Meet Audrey, the latest canine member of our happy family. I think she’s the cutest little Pug puppy ever. Of course I may be just a wee bit prejudiced.
Before we adopted her, my wife and I agreed that this little cutie would receive nothing but the best. We went online and ordered top quality puppy food and other dog supplies well in advance of the big day when we brought her to her new “forever home”. After about a week we started to be a little concerned about Audrey’s health. Although we were feeding her the highest quality puppy food, she seemed to be losing, rather than gaining weight. She also seemed to be struggling with diarrhea more often than not.
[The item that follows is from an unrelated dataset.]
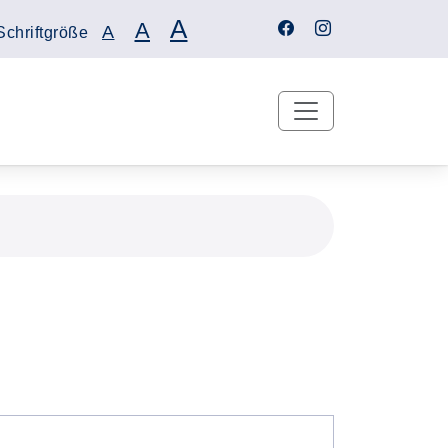
A
A
A
Schriftgröße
So, we took Audrey to her first appointment with our family veterinarian, Dr. Laurel Shaw. It didn’t take long for the good doctor to diagnose Audrey’s condition: gastrointestinal parasitic worms. Yuck! We were horrified at the diagnosis! However, Dr. Shaw explained to us that we needn’t be alarmed. Parasitic infection is one of the most common problems that young puppies face. Fortunately, it is also a condition that can be easily remedied with the treatment that she prescribed – Drontal Plus deworming tablets.
Although it’s a topic that we all would rather not think about, dog owners do need to know some simple facts about intestinal parasites. Puppies are often infected with parasites even while still in their mothers’ wombs. They can also accidentally ingest the parasites after they’ve been born. The most common symptoms are weight loss and diarrhea, as we had noted in Audrey’s case. If not treated early, puppies may also develop a pot belly, pale pink gums, and become easily tired. Parasites can take weeks or even months to develop from egg and larval stages into adults. Deworming medications usually only target worms in the adult or late immature stages. Since puppies can be exposed to these parasites numerous times, deworming medication must be administered at regular intervals.
Doctor Shaw explained that this approach is known as “strategic deworming”. Under this protocol, pups are dewormed at two week intervals beginning at two weeks, continuing through twelve weeks of age. In cases where the puppy is severely infected, treatment may continue on a monthly schedule until they are six months old. She also stressed that even if the puppy has received deworming treatment prior to adoption, one must not assume that the puppy is parasite free. The strategic deworming schedule should still be maintained, based on your pup’s age.
Well, we’re happy to report that our sweet Audrey is now growing like a weed. At 12 weeks she tested negative for parasites so we were able to discontinue treatment. Her body is finally catching up to her head size and her coordination is much improved. She’s simply a beautiful, bouncing, black bundle of unconditional love.
We hope that you will find room in your heart to adopt a homeless pet and, when you do, please be sure your new pet receives a thorough veterinary check-up, right away.